What is needed:
Copy the records from their start through the line containing "title WriteGroup Service [133, 47, 1630, 170]", substituting "bounding rectangle" for "bounding box" and leaving everything else unchanged.

Task material:
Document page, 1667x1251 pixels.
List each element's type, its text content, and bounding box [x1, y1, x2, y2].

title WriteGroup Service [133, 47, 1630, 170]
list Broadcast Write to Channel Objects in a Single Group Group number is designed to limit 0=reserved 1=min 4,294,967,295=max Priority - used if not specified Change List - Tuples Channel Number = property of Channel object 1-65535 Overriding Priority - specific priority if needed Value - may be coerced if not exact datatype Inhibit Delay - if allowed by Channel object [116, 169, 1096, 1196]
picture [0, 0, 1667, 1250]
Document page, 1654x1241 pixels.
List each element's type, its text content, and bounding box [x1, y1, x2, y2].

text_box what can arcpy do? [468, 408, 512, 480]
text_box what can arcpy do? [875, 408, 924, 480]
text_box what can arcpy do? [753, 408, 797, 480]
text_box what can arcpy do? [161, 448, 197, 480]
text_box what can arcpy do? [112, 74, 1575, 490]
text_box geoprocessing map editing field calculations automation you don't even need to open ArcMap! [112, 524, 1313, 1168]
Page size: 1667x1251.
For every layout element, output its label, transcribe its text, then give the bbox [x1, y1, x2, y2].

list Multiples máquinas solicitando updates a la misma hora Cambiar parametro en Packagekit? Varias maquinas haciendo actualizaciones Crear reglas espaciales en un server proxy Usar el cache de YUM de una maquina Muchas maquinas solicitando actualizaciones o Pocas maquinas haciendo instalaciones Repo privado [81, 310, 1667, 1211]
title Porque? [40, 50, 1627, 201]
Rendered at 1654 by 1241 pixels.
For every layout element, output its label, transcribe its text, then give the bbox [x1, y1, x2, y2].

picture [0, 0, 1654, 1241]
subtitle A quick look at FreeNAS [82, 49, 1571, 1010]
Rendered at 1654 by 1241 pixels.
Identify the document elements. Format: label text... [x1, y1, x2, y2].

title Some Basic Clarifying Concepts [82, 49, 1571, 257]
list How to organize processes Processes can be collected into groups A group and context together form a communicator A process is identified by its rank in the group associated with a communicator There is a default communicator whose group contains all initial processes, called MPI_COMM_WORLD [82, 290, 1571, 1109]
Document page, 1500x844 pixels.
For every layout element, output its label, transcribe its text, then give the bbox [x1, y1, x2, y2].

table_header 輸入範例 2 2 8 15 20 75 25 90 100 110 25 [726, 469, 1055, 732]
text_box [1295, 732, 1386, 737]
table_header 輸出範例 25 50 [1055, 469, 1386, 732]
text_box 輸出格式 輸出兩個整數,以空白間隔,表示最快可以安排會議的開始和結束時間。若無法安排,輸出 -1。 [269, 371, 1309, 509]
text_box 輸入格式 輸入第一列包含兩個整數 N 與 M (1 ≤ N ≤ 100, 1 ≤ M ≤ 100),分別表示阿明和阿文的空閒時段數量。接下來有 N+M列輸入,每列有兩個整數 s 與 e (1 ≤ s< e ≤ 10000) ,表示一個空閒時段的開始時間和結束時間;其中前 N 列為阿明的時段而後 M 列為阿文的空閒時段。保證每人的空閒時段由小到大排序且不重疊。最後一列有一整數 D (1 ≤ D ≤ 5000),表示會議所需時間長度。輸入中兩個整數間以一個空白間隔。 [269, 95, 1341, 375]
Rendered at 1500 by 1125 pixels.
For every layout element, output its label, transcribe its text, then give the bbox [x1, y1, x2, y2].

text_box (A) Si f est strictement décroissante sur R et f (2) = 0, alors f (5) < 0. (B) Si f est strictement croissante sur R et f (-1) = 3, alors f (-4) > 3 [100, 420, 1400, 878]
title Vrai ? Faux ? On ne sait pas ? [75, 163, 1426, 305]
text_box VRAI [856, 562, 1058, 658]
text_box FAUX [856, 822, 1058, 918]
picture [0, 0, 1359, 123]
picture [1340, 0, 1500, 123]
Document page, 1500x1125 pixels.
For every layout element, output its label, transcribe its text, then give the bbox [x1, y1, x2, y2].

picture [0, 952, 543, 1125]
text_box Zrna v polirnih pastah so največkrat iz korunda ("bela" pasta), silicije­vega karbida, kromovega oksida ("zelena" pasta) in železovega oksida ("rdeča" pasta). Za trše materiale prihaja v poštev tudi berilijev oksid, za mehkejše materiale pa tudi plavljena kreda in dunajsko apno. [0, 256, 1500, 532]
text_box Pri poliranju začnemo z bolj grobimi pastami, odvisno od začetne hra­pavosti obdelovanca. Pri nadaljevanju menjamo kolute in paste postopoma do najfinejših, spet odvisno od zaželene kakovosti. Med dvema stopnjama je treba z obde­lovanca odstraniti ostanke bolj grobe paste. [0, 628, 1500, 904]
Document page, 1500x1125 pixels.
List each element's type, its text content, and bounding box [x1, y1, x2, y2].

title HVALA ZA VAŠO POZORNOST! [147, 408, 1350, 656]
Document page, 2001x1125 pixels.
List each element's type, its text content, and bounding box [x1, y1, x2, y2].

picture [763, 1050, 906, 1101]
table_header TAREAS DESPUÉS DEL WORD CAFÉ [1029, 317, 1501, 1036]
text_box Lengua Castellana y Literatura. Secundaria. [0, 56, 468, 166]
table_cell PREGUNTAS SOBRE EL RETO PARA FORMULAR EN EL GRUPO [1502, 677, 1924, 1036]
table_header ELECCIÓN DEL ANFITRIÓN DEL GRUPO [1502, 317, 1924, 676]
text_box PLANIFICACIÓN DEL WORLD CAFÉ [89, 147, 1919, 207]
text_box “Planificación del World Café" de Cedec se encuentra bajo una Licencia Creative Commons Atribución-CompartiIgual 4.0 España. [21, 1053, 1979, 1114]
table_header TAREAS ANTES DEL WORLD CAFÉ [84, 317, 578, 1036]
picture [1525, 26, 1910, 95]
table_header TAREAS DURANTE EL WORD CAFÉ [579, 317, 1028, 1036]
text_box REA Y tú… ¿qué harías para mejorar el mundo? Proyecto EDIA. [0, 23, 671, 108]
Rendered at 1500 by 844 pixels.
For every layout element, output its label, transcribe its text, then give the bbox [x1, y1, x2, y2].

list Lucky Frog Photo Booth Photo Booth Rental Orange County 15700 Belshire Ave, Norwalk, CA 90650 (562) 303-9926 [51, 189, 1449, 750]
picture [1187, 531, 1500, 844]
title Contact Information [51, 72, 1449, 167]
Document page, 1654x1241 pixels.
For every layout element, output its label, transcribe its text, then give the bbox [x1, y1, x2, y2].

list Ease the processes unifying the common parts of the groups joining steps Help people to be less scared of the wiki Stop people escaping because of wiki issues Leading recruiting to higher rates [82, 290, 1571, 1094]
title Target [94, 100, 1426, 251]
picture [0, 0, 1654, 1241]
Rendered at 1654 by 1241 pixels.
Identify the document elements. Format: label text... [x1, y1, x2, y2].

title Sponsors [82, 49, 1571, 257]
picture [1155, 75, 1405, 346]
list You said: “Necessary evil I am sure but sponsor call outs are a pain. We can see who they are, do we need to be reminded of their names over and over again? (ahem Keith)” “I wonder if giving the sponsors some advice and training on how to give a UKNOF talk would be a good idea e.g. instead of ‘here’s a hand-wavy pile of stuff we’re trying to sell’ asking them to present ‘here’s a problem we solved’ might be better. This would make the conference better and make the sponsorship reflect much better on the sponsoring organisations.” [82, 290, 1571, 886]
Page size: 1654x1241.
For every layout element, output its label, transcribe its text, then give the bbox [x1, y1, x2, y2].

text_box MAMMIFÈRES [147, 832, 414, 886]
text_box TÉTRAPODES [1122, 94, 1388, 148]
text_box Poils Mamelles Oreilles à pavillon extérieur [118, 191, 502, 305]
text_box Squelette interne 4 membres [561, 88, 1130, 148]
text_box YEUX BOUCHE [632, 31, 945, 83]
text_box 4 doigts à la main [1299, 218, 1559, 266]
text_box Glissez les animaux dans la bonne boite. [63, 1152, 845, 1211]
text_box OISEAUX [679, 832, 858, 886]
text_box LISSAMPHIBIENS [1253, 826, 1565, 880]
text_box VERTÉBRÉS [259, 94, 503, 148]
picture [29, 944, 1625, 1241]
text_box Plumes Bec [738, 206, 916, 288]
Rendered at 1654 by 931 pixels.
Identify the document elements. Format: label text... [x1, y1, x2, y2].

Answer below:
Document page, 1667x1251 pixels.
List each element's type, its text content, and bounding rectangle [x1, y1, x2, y2].

title WriteGroup Service [133, 47, 1630, 170]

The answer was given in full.